Now suppose the results is that the sample mean equals 103 (the value of the test statistic equals -3). According to the decision criterion we reject H_{2} (with α = .05) and accept H_{1} and act as if μ = 100 is true. Crucially, we do not have to believe it is actually true, nor do we consider the test statistic with value -3 as inductive evidence against H_{2}. So, the test result provides neither support for H_{1} nor evidence against H_{2}, but we know from the specification of the models and the assumptions about sampling that repeatedly using this procedure leads to 5% type I errors and 1% type II errors in the long run, depending on which of the two hypotheses is true (which is unknown to us). Given that we know the loss associated with each error, we are able to minimize the expected loss associated with acting upon the decisions we make about the hypotheses.

Note that Fisher’s significance testing would consider the p-value associated with the test statistic of -3, i.e. p < .01 either as inductive evidence against H_{2} or as an indication that something unusual (improbable) happened assuming H_{2} is true. Note also that in Fisher’s approach, it is not possible to reason from the inferred untruth of H_{2} to the truth of H_{1}, because H_{1} does not exist in that approach.

It should be noted further that in the Neyman-Pearson approach, the importance of the value of the test statistic is restricted to whether or not the value exceeds a critical value (i.e. whether or not the value of the statistic is in the rejection region). That means that it is of no concern how much the test statistic exceeds the critical value, since all values larger than the critical value lead to the same decision: reject the hypothesis. In other words, because the approach is non-evidential, the magnitude of the test statistic is inconsequential as far as the truth of the hypothesis is concerned. Compare this to the Fisher approach, where the larger the test statistic is (the smaller the p-value), the stronger the inductive evidence is against the null-hypothesis.

### Null-hypothesis significance testing (NHST)

NHST combines Fisher’s significance testing with Neyman-Pearson hypothesis testing, without regard for the logical incompatibilities of the two approaches. Fisher’s p-value is used both as a measure of inductive evidence against the null-hypothesis, with smaller p-values considered to be stronger evidence against the null than larger p-values, and as a test statistic. In its latter use, the null-hypothesis is (usually) rejected if the p-value is smaller than .05.

Contrary to significance testing, NHST uses the p-value to decide between the null-hypothesis and an alternative hypothesis. But contrary to the Neyman-Pearson approach, α, the probability of a type I error is not based on judgement and careful consideration of loss-functions, but is mechanically set at .05 (or .01). And, contrary to the Neyman-Pearson approach, the probability of a type II error (β) is usually not considered.

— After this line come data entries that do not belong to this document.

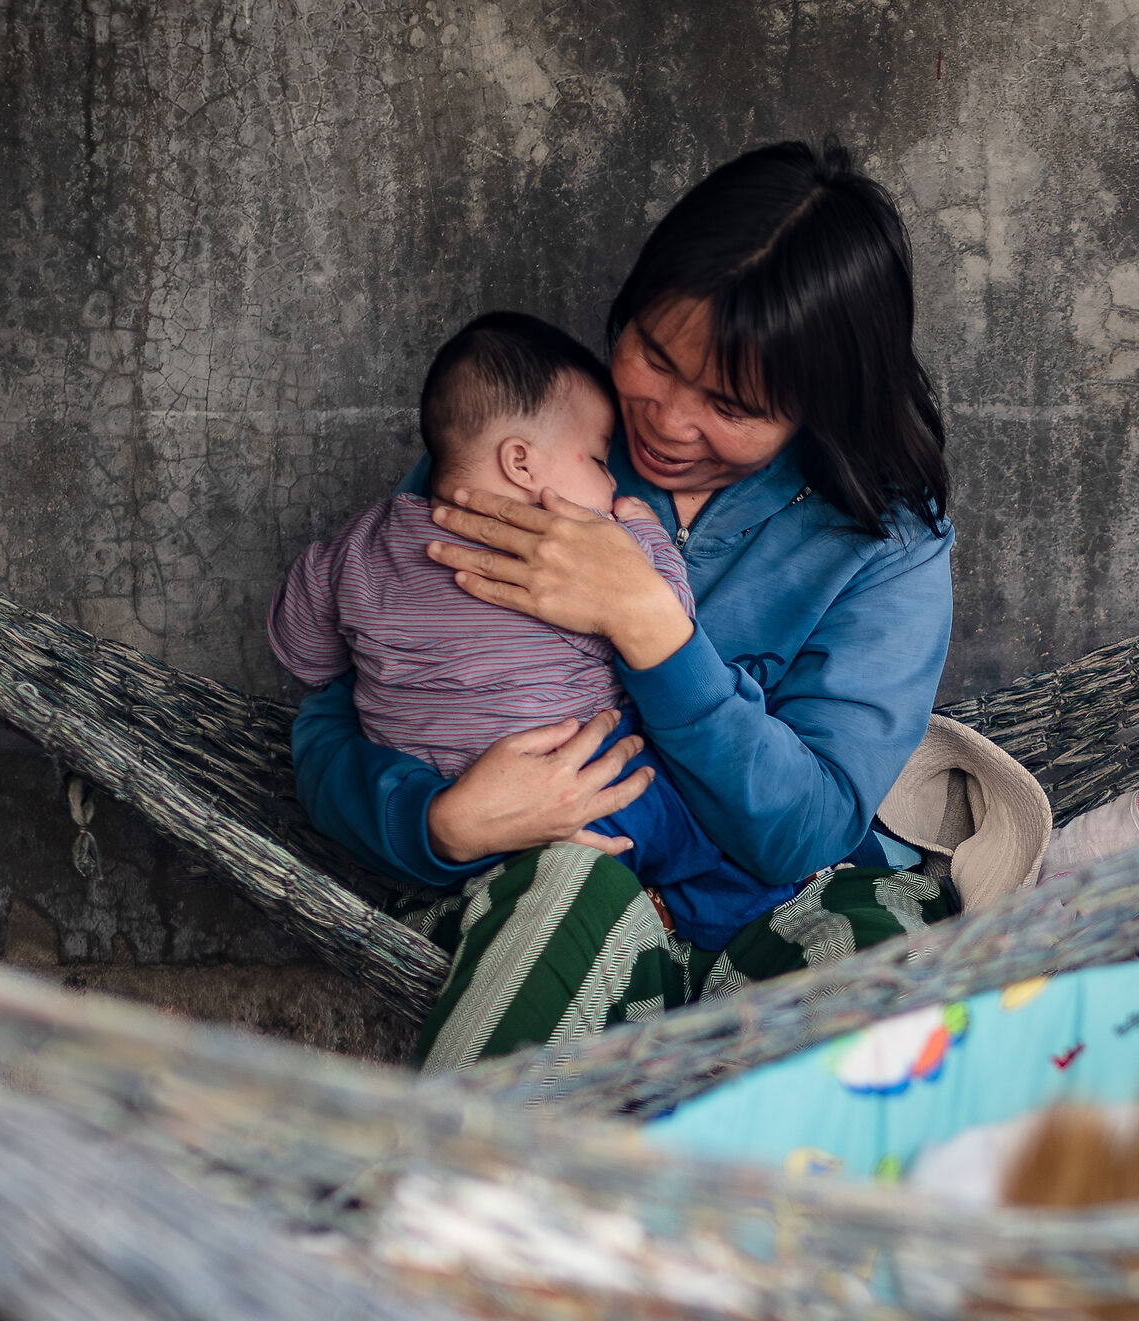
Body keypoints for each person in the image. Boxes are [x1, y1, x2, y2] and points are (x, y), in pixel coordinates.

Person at [289, 138, 958, 1075]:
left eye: (732, 405)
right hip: (539, 884)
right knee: (566, 895)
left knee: (884, 968)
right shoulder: (540, 443)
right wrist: (436, 824)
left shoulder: (884, 544)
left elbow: (809, 829)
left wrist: (651, 627)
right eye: (653, 355)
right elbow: (335, 723)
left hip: (784, 897)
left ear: (818, 405)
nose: (667, 421)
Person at [266, 311, 789, 953]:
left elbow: (305, 655)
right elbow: (664, 615)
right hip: (575, 784)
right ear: (520, 462)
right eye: (598, 459)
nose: (611, 480)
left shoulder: (358, 547)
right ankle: (701, 919)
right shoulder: (576, 560)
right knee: (730, 842)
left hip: (429, 791)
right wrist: (643, 535)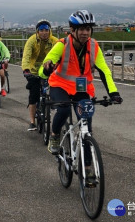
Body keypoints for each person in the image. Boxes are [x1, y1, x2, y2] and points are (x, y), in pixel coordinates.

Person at [39, 10, 123, 155]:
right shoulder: (62, 45)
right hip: (60, 85)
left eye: (88, 29)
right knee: (64, 109)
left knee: (86, 126)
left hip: (81, 86)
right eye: (82, 29)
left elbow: (104, 71)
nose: (85, 33)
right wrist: (47, 69)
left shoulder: (93, 46)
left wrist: (113, 92)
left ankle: (89, 169)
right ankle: (54, 135)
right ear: (72, 30)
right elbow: (42, 70)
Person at [22, 19, 58, 131]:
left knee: (57, 86)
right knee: (33, 96)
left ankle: (52, 102)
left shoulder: (55, 41)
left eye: (46, 30)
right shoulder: (31, 41)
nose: (44, 32)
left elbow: (61, 55)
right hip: (33, 70)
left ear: (49, 31)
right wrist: (26, 70)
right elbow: (26, 56)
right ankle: (32, 122)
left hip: (48, 69)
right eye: (41, 30)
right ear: (37, 31)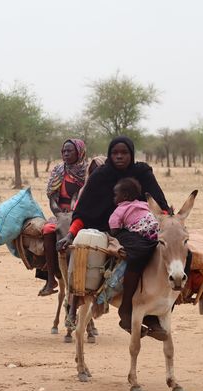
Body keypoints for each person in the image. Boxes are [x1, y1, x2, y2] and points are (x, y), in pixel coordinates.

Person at [57, 136, 169, 339]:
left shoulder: (142, 173)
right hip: (107, 230)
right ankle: (122, 309)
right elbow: (83, 213)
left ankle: (157, 310)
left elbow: (160, 205)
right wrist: (71, 234)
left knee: (168, 254)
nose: (119, 156)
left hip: (141, 228)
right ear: (110, 154)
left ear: (131, 154)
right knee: (127, 252)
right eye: (115, 153)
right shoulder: (101, 176)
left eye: (124, 153)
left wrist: (172, 225)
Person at [38, 139, 88, 297]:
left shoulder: (88, 172)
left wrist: (75, 214)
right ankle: (50, 278)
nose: (65, 154)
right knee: (47, 229)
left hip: (82, 214)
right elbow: (52, 199)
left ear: (79, 152)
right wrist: (59, 214)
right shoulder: (58, 170)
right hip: (60, 213)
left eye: (69, 151)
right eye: (63, 151)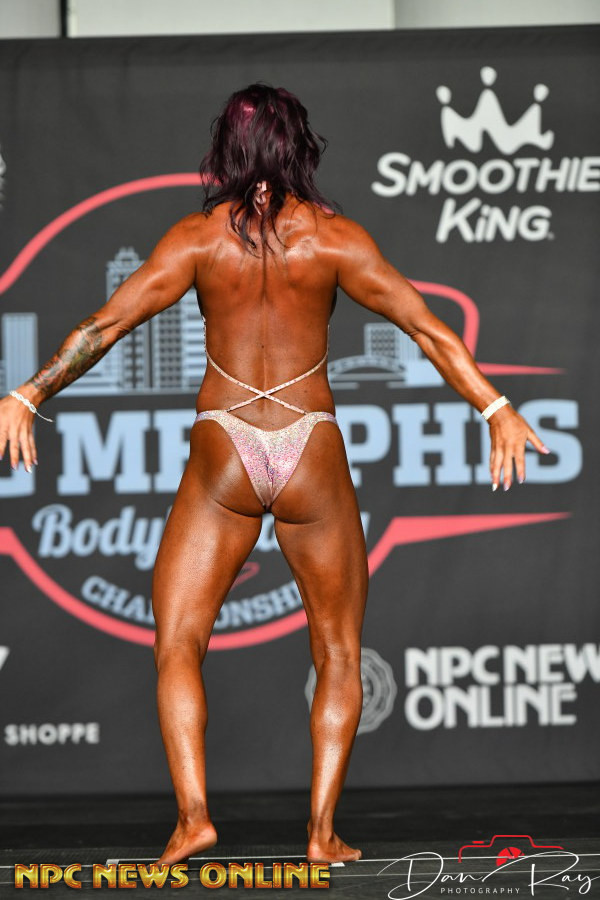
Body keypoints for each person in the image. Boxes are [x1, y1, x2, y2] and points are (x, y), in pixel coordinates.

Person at [0, 83, 550, 866]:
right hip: (308, 449)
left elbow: (107, 325)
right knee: (339, 652)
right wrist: (495, 408)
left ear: (226, 150)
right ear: (299, 147)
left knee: (177, 642)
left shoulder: (197, 240)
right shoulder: (334, 240)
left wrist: (28, 393)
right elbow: (428, 329)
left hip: (224, 447)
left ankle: (193, 818)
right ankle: (322, 834)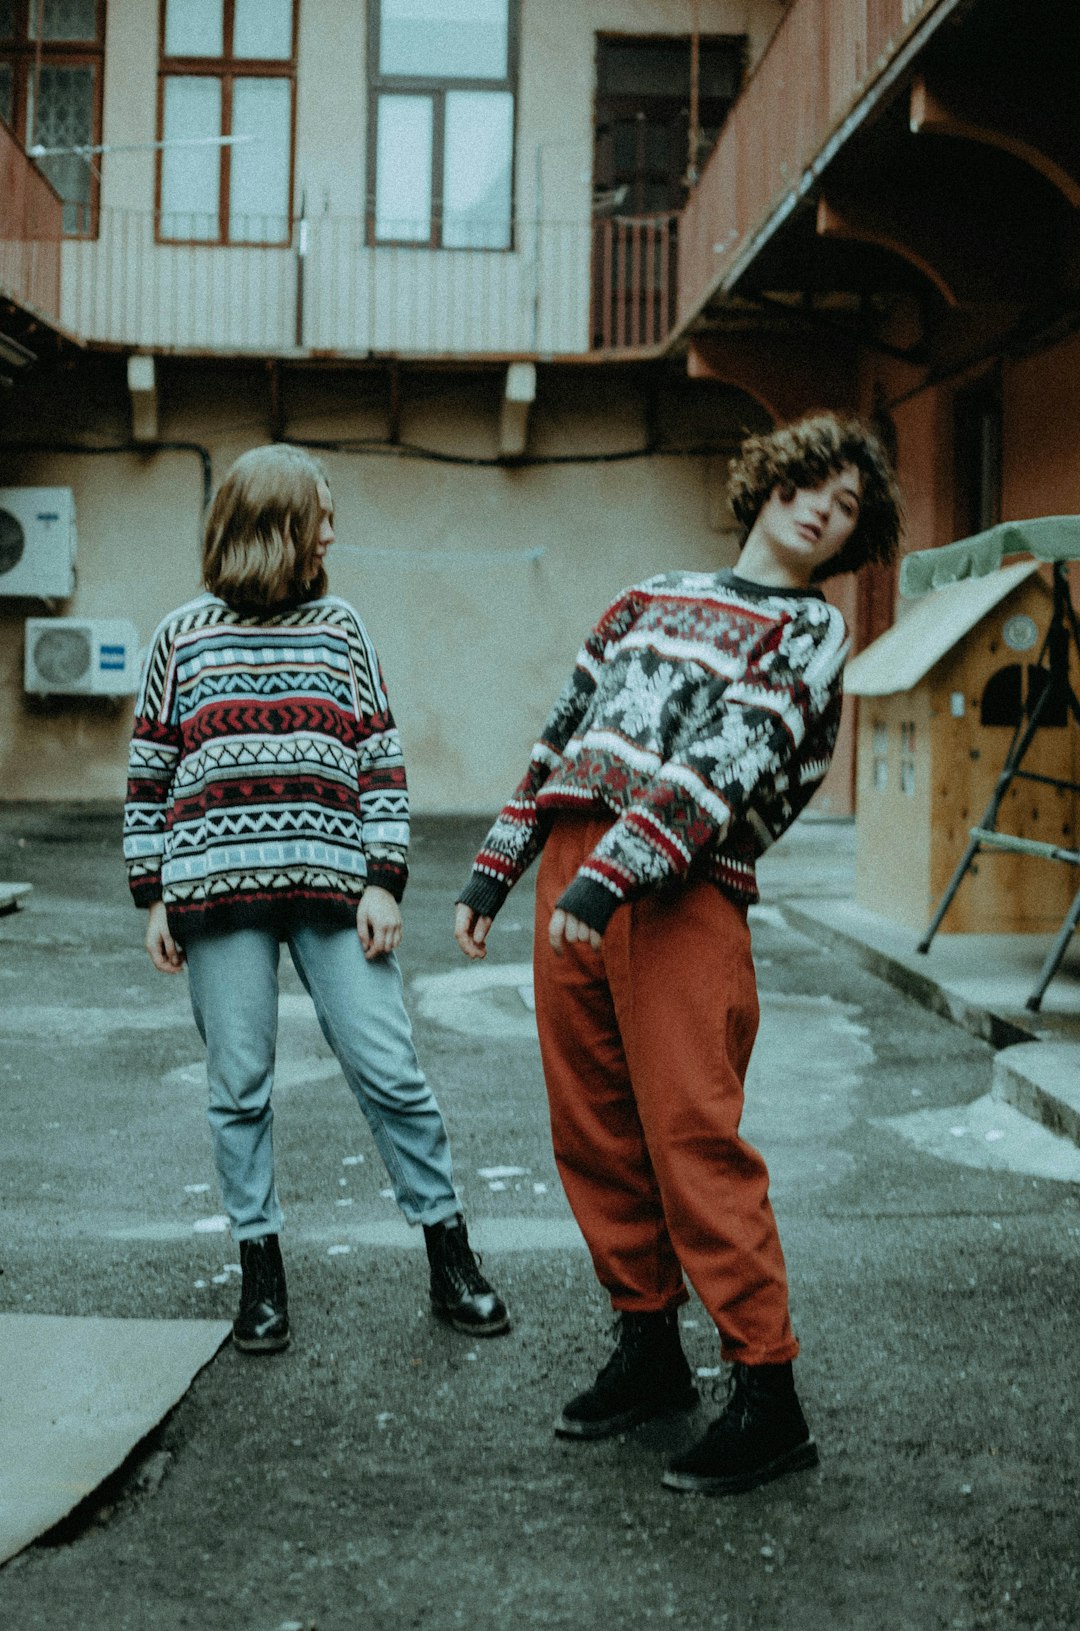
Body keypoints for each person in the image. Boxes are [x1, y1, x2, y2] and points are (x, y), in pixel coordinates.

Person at [454, 412, 902, 1493]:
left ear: (849, 540)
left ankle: (769, 1388)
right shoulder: (645, 596)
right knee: (594, 1125)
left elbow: (733, 751)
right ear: (767, 482)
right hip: (575, 861)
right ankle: (650, 1349)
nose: (819, 512)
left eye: (844, 509)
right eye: (808, 486)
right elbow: (563, 732)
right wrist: (497, 866)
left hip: (681, 881)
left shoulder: (809, 631)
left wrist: (618, 872)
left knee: (691, 1131)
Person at [124, 444, 508, 1354]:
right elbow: (149, 774)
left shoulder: (341, 628)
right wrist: (152, 895)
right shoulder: (181, 637)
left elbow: (380, 756)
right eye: (320, 516)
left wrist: (384, 877)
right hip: (214, 897)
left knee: (391, 1070)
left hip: (336, 891)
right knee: (239, 1085)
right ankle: (261, 1273)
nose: (333, 533)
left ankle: (449, 1250)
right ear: (274, 526)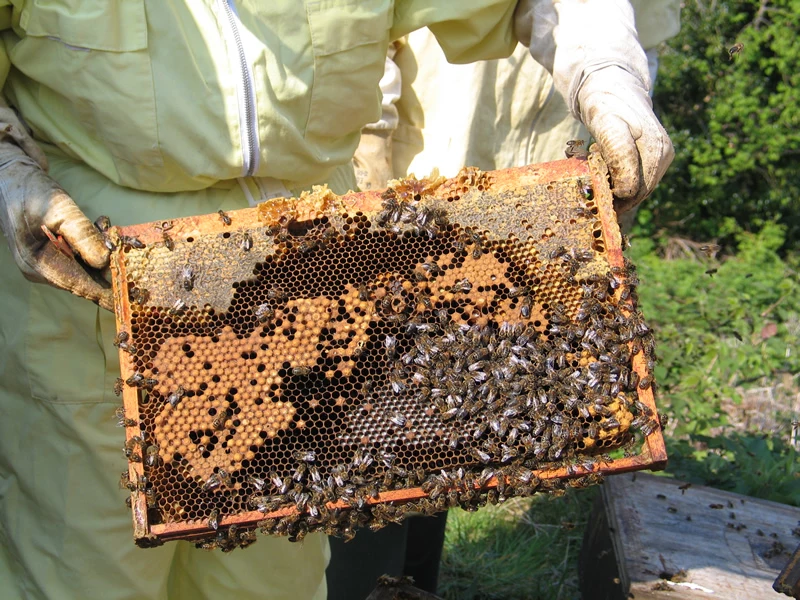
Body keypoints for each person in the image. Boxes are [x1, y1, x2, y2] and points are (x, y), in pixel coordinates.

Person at [0, 2, 673, 599]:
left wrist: (608, 76)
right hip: (90, 280)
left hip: (309, 287)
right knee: (87, 575)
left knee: (269, 580)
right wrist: (10, 171)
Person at [335, 2, 680, 597]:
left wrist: (614, 83)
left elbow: (629, 28)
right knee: (366, 435)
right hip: (417, 207)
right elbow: (356, 37)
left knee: (458, 417)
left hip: (544, 222)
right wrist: (363, 190)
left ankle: (412, 580)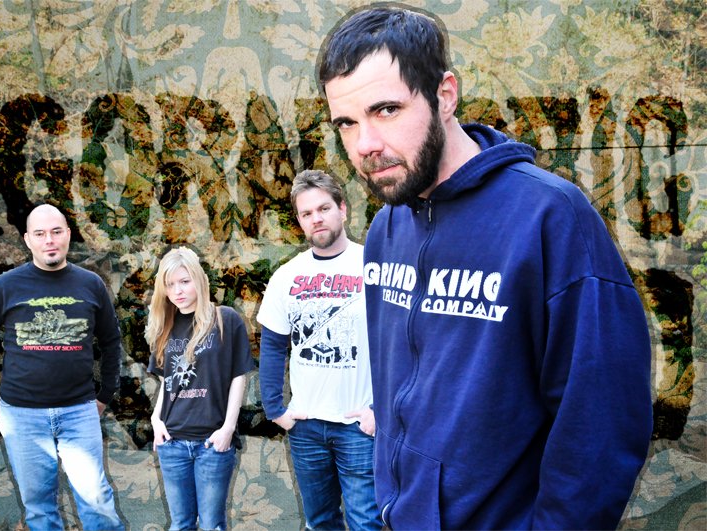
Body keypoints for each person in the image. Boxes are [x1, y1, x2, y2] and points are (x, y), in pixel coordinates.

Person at [317, 6, 654, 530]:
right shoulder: (386, 228)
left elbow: (601, 427)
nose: (365, 145)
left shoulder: (549, 218)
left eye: (386, 110)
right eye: (347, 122)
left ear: (445, 95)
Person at [0, 204, 124, 530]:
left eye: (56, 231)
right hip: (22, 417)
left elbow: (111, 341)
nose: (49, 240)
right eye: (40, 233)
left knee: (97, 501)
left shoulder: (91, 284)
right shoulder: (6, 285)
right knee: (39, 507)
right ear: (28, 240)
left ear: (68, 235)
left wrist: (105, 394)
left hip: (79, 411)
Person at [257, 169, 381, 531]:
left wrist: (381, 410)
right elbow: (273, 345)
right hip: (306, 426)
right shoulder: (286, 276)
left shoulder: (372, 267)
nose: (317, 218)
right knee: (320, 522)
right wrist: (275, 409)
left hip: (358, 425)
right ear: (299, 221)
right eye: (307, 213)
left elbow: (400, 344)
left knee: (366, 523)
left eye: (324, 208)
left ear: (342, 209)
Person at [145, 247, 256, 531]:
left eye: (185, 281)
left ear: (199, 279)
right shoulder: (164, 327)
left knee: (211, 525)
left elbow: (238, 376)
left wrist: (228, 429)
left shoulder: (225, 319)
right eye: (170, 284)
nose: (178, 291)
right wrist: (156, 419)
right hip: (172, 442)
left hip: (211, 443)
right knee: (181, 524)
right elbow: (167, 382)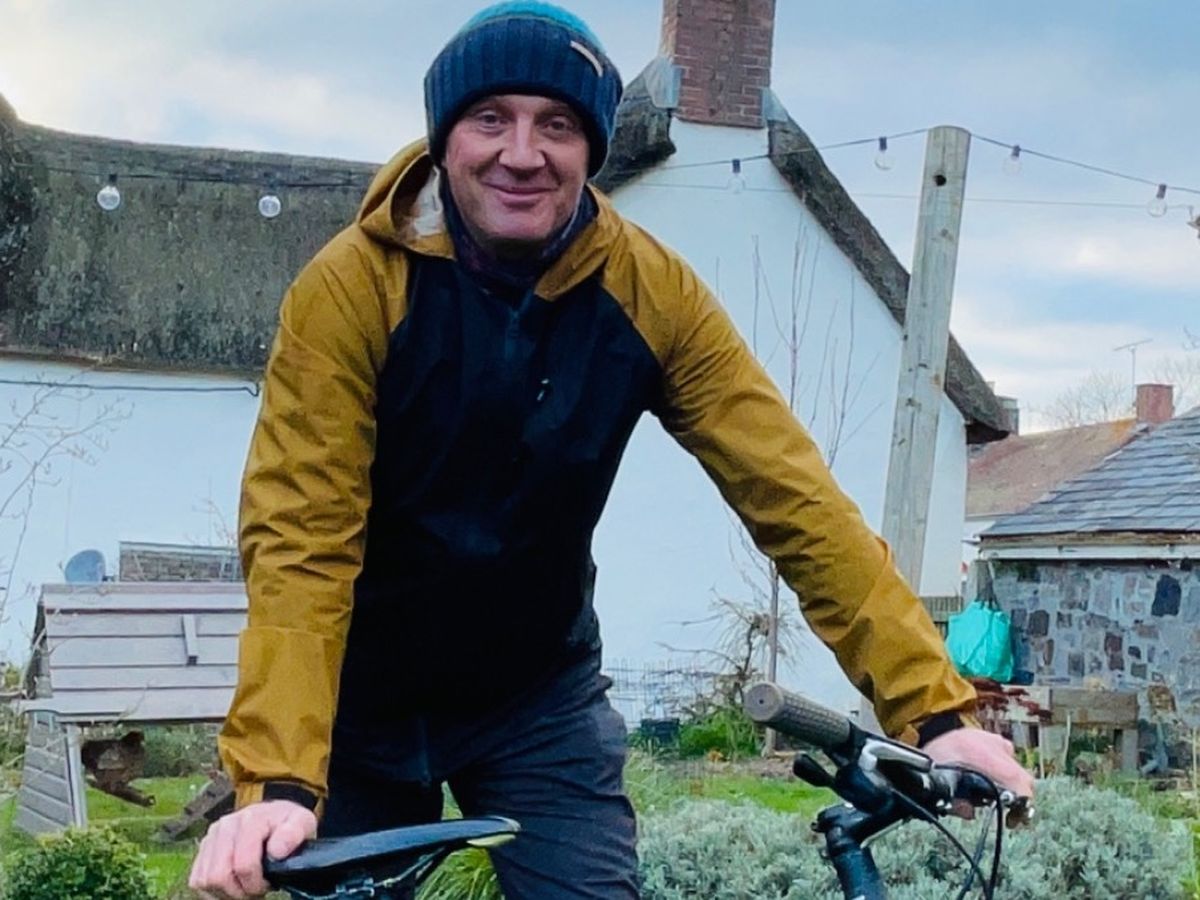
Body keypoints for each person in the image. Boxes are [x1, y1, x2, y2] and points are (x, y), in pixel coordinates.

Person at [189, 3, 1034, 898]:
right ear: (443, 139)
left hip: (534, 696)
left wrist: (934, 711)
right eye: (491, 119)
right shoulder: (351, 289)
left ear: (592, 148)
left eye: (557, 125)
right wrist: (279, 777)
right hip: (353, 700)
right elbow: (301, 540)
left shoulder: (650, 291)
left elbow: (797, 501)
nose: (522, 153)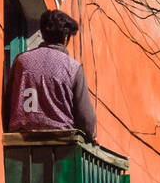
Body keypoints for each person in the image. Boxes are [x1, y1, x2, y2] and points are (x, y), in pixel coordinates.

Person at [6, 9, 97, 141]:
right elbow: (86, 119)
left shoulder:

One reason for the latter may be that specification of the null-hypothesis is also mechanized. In the case of differences between means or testing correlations or regression coefficients, etc, the standard null-hypothesis is that the difference, the correlation or the coefficient equals 0. This is also called the nil-hypothesis. As the alternative excludes the null, the standard alternative hypothesis is that the parameter in question is not equal to zero, which makes it hard to say something about the type II error, because determining the probability of a type II error requires thinking about a minimal consequential effect size (consequential in terms of decisions and associated loss) that can serve as the alternative hypothesis.

Specifying a non-nil alternative hypothesis, i.e. that the parameter value is not equal to zero, implies that results arbitrarily close to nil, but not equal to nil, are as consequential as effect sizes that are far away from the null-value, both in acting upon the value as in not-acting upon it. Crucially, not specifying a minimal consequential effect size, rules out determining β. So, even though NHST uses the concept of an alternative hypothesis (contrary to Fisher), the nil-hypothesis is such that the procedure of Neyman and Pearson can no longer work: it is impossible to strike a balance between loss associated with type I and type II errors, and so NHST is not a hypothesis testing procedure.